Professional Barriers to Obesity CareThursday, January 14, 2021
Put simply, one of the biggest barriers to setting up an obesity program is that most clinicians have little or no formal training in obesity assessment and management. Indeed, in most jurisdictions, there is currently no established or recognised pathway to becoming an obesity doctor (with rare exceptions for e.g. the ABOM certification), let alone any incentive to specialise in this area. Furthermore, as established centres are rare and far between, most clinicians will never have worked at such a centre or even seen one in action and will have to figure out most aspects of their programs for themselves.
Thus, although one may see the need for, have the interest in, and be enthusiastic and dedicated to creating a program for patients living with obesity, the lack of formal training and expertise in obesity medicine may be the first barrier to overcome (we’ll come back to pursuing training in this field in later posts).
Given that there is currently no universally accepted standard of expertise or criteria for an obesity clinic, pretty much anyone with an interest in this area can set up shop and claim to be running an obesity program. Indeed, we often see physicians or other health professionals from diverse backgrounds and with various motivations setting up “weight-loss” clinics based on a wide range of ideas and personal philosophies. While some may well take an evidence-based approach built on the understanding that obesity is a complex and heterogeneous chronic disease requiring multi-modal approaches to management that must include behavioural, medical and even surgical treatments, this is, by far, not the most common approach.
Rather, we often see obesity programs built around a single or dominant treatment that is offered to most (if not all) patients at that clinic. Although the programs may describe themselves as being comprehensive and holistic, they are often limited in the treatments they offer. Thus, for example, surgical obesity programs are built around surgery, formula-diet programs are built around the use of formula-diets, low-carb or keto-program are built around low-carbs and ketogenic diets, “lifestyle” programs are built around addressing “lifestyle”, psychological programs are built around psychological interventions, etc.
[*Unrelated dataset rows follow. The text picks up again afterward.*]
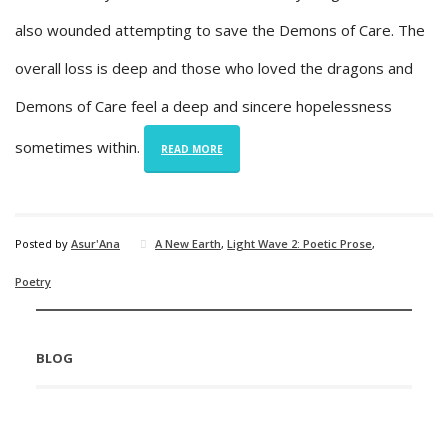
also wounded attempting to save the Demons of Care. The
overall loss is deep and those who loved the dragons and
Demons of Care feel a deep and sincere hopelessness
sometimes within.
READ MORE
Posted by
Asur'Ana
A New Earth
,
Light Wave 2: Poetic Prose
,
Poetry
BLOG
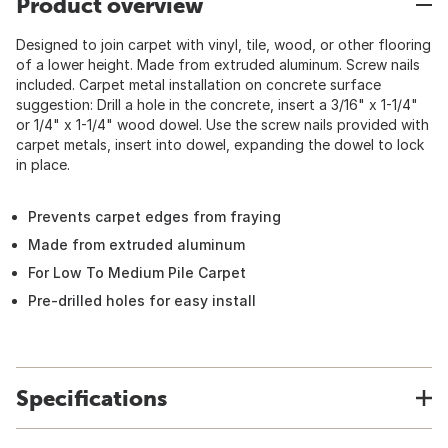
Product overview
Designed to join carpet with vinyl, tile, wood, or other flooring
of a lower height. Made from extruded aluminum. Screw nails
included. Carpet metal installation on concrete surface
suggestion: Drill a hole in the concrete, insert a 3/16" x 1-1/4"
or 1/4" x 1-1/4" wood dowel. Use the screw nails provided with
carpet metals, insert into dowel, expanding the dowel to lock
in place.
Prevents carpet edges from fraying
Made from extruded aluminum
For Low To Medium Pile Carpet
Pre-drilled holes for easy install
Specifications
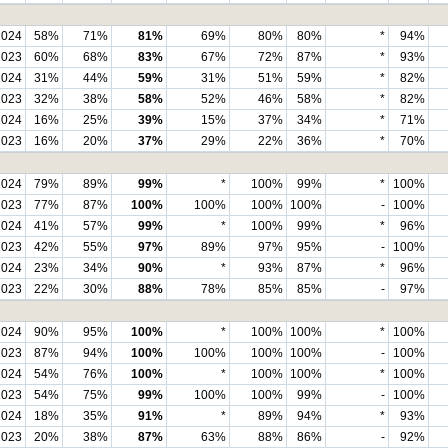
2024
58%
71%
81%
69%
80%
80%
*
94%
2023
60%
68%
83%
67%
72%
87%
*
93%
2024
31%
44%
59%
31%
51%
59%
*
82%
2023
32%
38%
58%
52%
46%
58%
*
82%
2024
16%
25%
39%
15%
37%
34%
*
71%
2023
16%
20%
37%
29%
22%
36%
*
70%
2024
79%
89%
99%
*
100%
99%
*
100%
2023
77%
87%
100%
100%
100%
100%
-
100%
2024
41%
57%
99%
*
100%
99%
*
96%
2023
42%
55%
97%
89%
97%
95%
-
100%
2024
23%
34%
90%
*
93%
87%
*
96%
2023
22%
30%
88%
78%
85%
85%
-
97%
2024
90%
95%
100%
*
100%
100%
*
100%
2023
87%
94%
100%
100%
100%
100%
-
100%
2024
54%
76%
100%
*
100%
100%
*
100%
2023
54%
75%
99%
100%
100%
99%
-
100%
2024
18%
35%
91%
*
89%
94%
*
93%
2023
20%
38%
87%
63%
88%
86%
-
92%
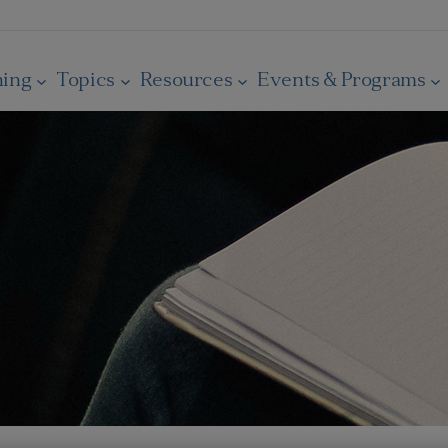
ning
Topics
Resources
Events & Programs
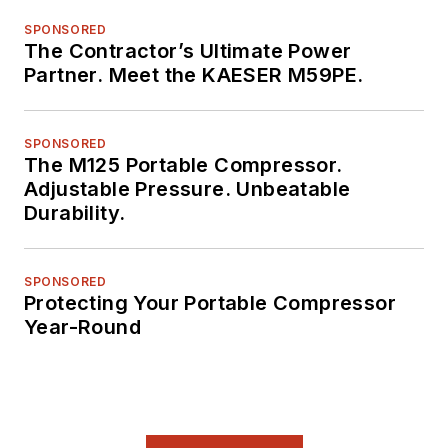
SPONSORED
The Contractor’s Ultimate Power
Partner. Meet the KAESER M59PE.
SPONSORED
The M125 Portable Compressor.
Adjustable Pressure. Unbeatable
Durability.
SPONSORED
Protecting Your Portable Compressor
Year-Round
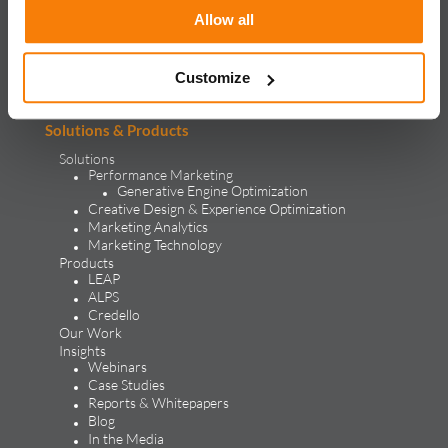
Allow all
iQuanti ignites powerful and predictable marketing success
for global brands, with an approach rooted in data science
and vertical knowledge, through performance marketing,
creative, analytics, and mar tech solutions.​
Customize
Solutions & Products
Solutions
Performance Marketing
Generative Engine Optimization
Creative Design & Experience Optimization
Marketing Analytics
Marketing Technology
Products
LEAP
ALPS
Credello
Our Work
Insights
Webinars
Case Studies
Reports & Whitepapers
Blog
In the Media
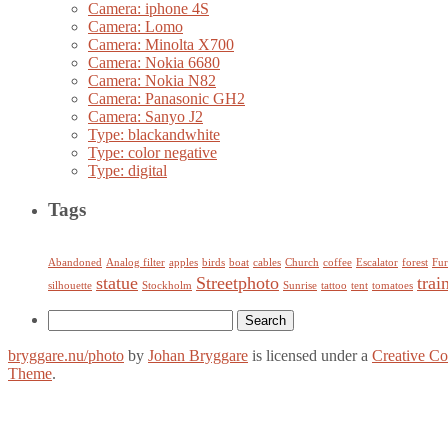
Camera: iphone 4S
Camera: Lomo
Camera: Minolta X700
Camera: Nokia 6680
Camera: Nokia N82
Camera: Panasonic GH2
Camera: Sanyo J2
Type: blackandwhite
Type: color negative
Type: digital
Tags
Abandoned
Analog filter
apples
birds
boat
cables
Church
coffee
Escalator
forest
Fur
statue
Streetphoto
trai
silhouette
Stockholm
Sunrise
tattoo
tent
tomatoes
Search
for:
bryggare.nu/photo
by
Johan Bryggare
is licensed under a
Creative C
Theme
.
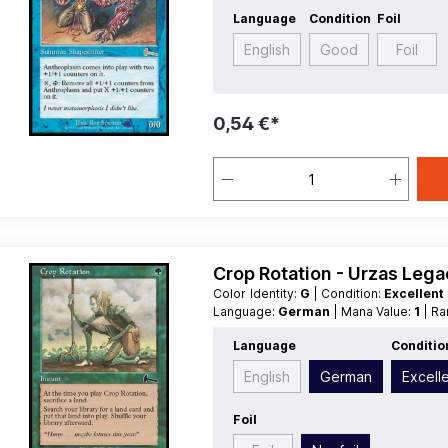
Language
Condition
Foil
English
Good
Foil
0,54 €*
Crop Rotation - Urzas Leg
Color Identity:
G
| Condition:
Excellent
Language:
German
| Mana Value:
1
| R
Language
Conditio
English
German
Excell
Foil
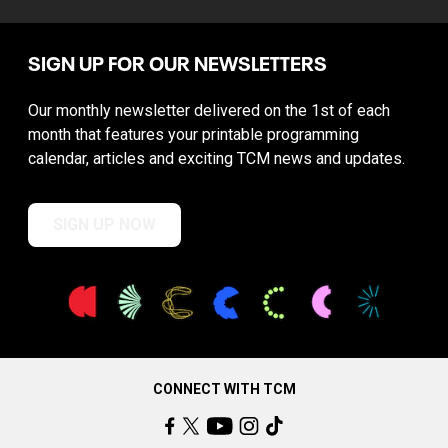
SIGN UP FOR OUR NEWSLETTERS
Our monthly newsletter delivered on the 1st of each
month that features your printable programming
calendar, articles and exciting TCM news and updates.
SIGN UP NOW
CONNECT WITH TCM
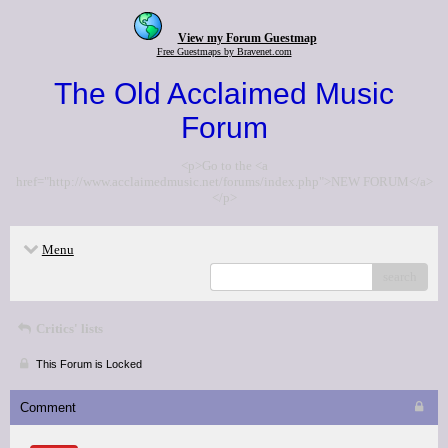
View my Forum Guestmap
Free Guestmaps by Bravenet.com
The Old Acclaimed Music
Forum
<p>Go to the <a
href="http://www.acclaimedmusic.net/forums/index.php">NEW FORUM</a>
</p>
Menu
search
Critics' lists
This Forum is Locked
Comment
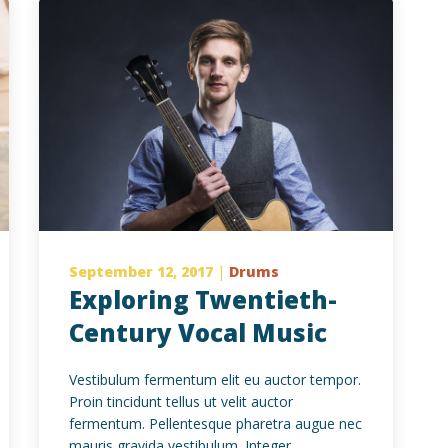
September 12, 2017
|
Drums
Exploring Twentieth-
Century Vocal Music
Vestibulum fermentum elit eu auctor tempor.
Proin tincidunt tellus ut velit auctor
fermentum. Pellentesque pharetra augue nec
mauris gravida vestibulum. Integer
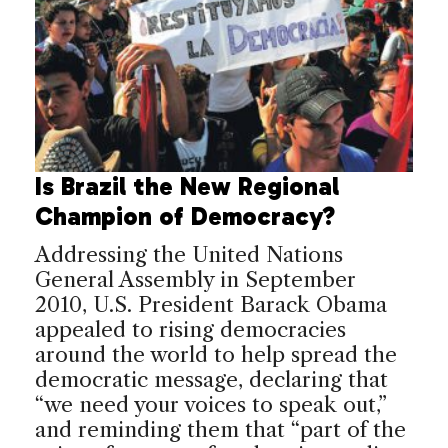
Is Brazil the New Regional
Champion of Democracy?
Addressing the United Nations
General Assembly in September
2010, U.S. President Barack Obama
appealed to rising democracies
around the world to help spread the
democratic message, declaring that
“we need your voices to speak out,”
and reminding them that “part of the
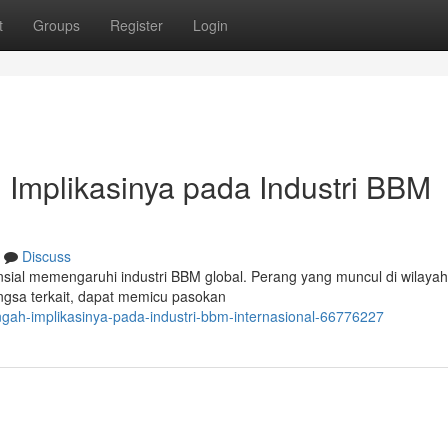
t
Groups
Register
Login
: Implikasinya pada Industri BBM
Discuss
sial memengaruhi industri BBM global. Perang yang muncul di wilayah 
angsa terkait, dapat memicu pasokan
engah-implikasinya-pada-industri-bbm-internasional-66776227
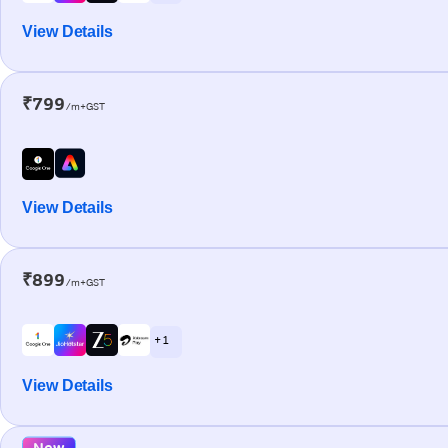
View Details
₹799
/m+GST
View Details
₹899
/m+GST
+ 1
View Details
New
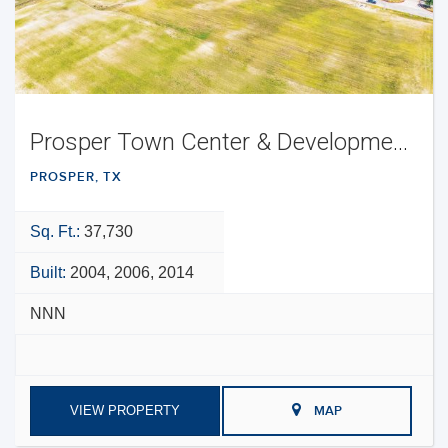
Prosper Town Center & Development Opportunity
PROSPER, TX
Sq. Ft.:
37,730
Built:
2004, 2006, 2014
NNN
VIEW PROPERTY
MAP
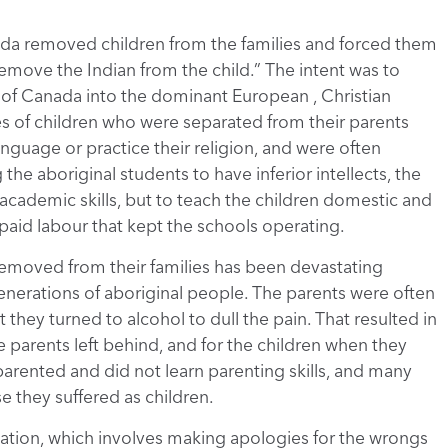
da removed children from the families and forced them
remove the Indian from the child.” The intent was to
ts of Canada into the dominant European , Christian
s of children who were separated from their parents
anguage or practice their religion, and were often
he aboriginal students to have inferior intellects, the
academic skills, but to teach the children domestic and
aid labour that kept the schools operating.
 removed from their families has been devastating
 generations of aboriginal people. The parents were often
t they turned to alcohol to dull the pain. That resulted in
 parents left behind, and for the children when they
arented and did not learn parenting skills, and many
se they suffered as children.
iliation, which involves making apologies for the wrongs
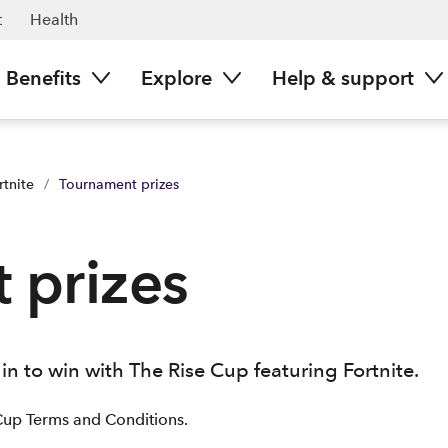
t
Health
Benefits
Explore
Help & support
rtnite
/
Tournament prizes
 prizes
in to win with The Rise Cup featuring Fortnite.
Cup Terms and Conditions.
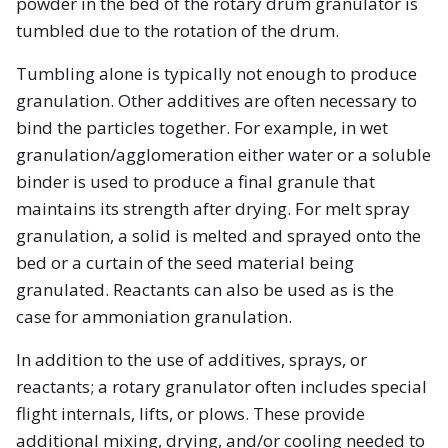
powder in the bed of the rotary drum granulator is
tumbled due to the rotation of the drum.
Tumbling alone is typically not enough to produce
granulation. Other additives are often necessary to
bind the particles together. For example, in wet
granulation/agglomeration either water or a soluble
binder is used to produce a final granule that
maintains its strength after drying. For melt spray
granulation, a solid is melted and sprayed onto the
bed or a curtain of the seed material being
granulated. Reactants can also be used as is the
case for ammoniation granulation.
In addition to the use of additives, sprays, or
reactants; a rotary granulator often includes special
flight internals, lifts, or plows. These provide
additional mixing, drying, and/or cooling needed to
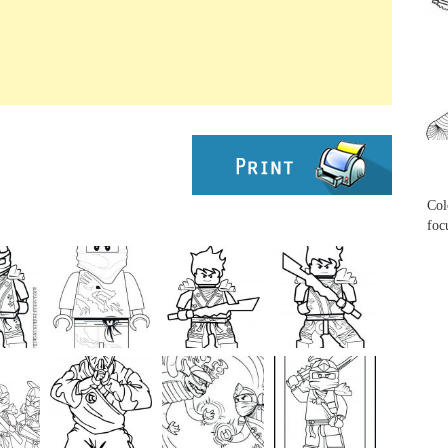
...
...
Col
foc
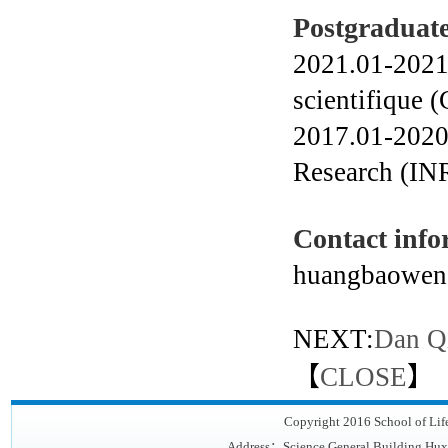
Postgraduate
2021.01-2021.
scientifique
2017.01-2020.
Research (IN
Contact info
huangbaowen
NEXT:
Dan Q
【
CLOSE
】
Copyright 2016 School of Lif
Address：Science General Building,Hux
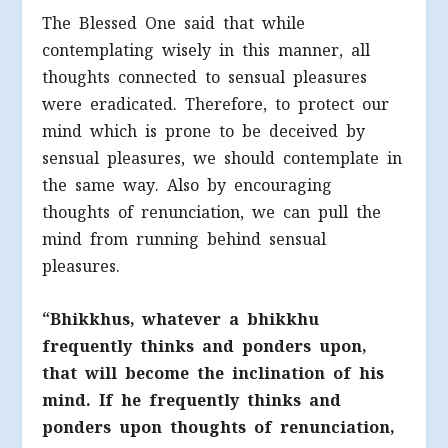
The Blessed One said that while
contemplating wisely in this manner, all
thoughts connected to sensual pleasures
were eradicated. Therefore, to protect our
mind which is prone to be deceived by
sensual pleasures, we should contemplate in
the same way. Also by encouraging
thoughts of renunciation, we can pull the
mind from running behind sensual
pleasures.
“Bhikkhus, whatever a bhikkhu
frequently thinks and ponders upon,
that will become the inclination of his
mind. If he frequently thinks and
ponders upon thoughts of renunciation,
This segmented approach to obesity care is obviously confusing to patients, who have no way of knowing whether the recommended treatment at a given centre is really the one likely to serve them best, or rather, just happens to be the one available at that centre.
This selective (and sometimes dogmatic) approach to obesity management can also be a barrier to recognition and respect from professional colleagues, as it appears arbitrary and simplistic. No doubt, this state of affairs is partly responsible for the criticism and apprehension from colleagues, who often do not look at running a “weight-loss clinic” as practicing “real” medicine. Indeed, even bariatric surgeons, despite the considerable evidence supporting the positive impact of surgery on morbidity and mortality, have had to (and continue to) fight for legitimacy and respect from many of their non-bariatric surgical colleagues.
Finally, as in any field, there are folks with strong opinions and beliefs about what obesity treatment should or should not look like. Thus, there are champions of keto diets or exercise programs, who not only don’t “believe” in the need for medication or surgery, but actively advocate against their use. Even within the conservative field, we find colleagues arguing about which dietary approach is most effective, not dissimilar from surgeons passionately arguing about which operation or endoscopic procedure is best. As an interesting quirk, we have in the field of obesity medicine, those who focus on weight loss as the primary outcome and those who sternly discourage their patients from even weighing themselves and rather embrace “non-scale victories”. While such controversy should be embraced and respected as it helps drive the field forward, it can also be perceived by policy makers, funders, patients, and colleagues as a state of chaos and uncertainty, thereby discrediting the entire field.
Thus, anyone considering setting up an obesity program must be aware of their own limitations in knowledge and experience as well as the challenges and barriers arising from within their own professions.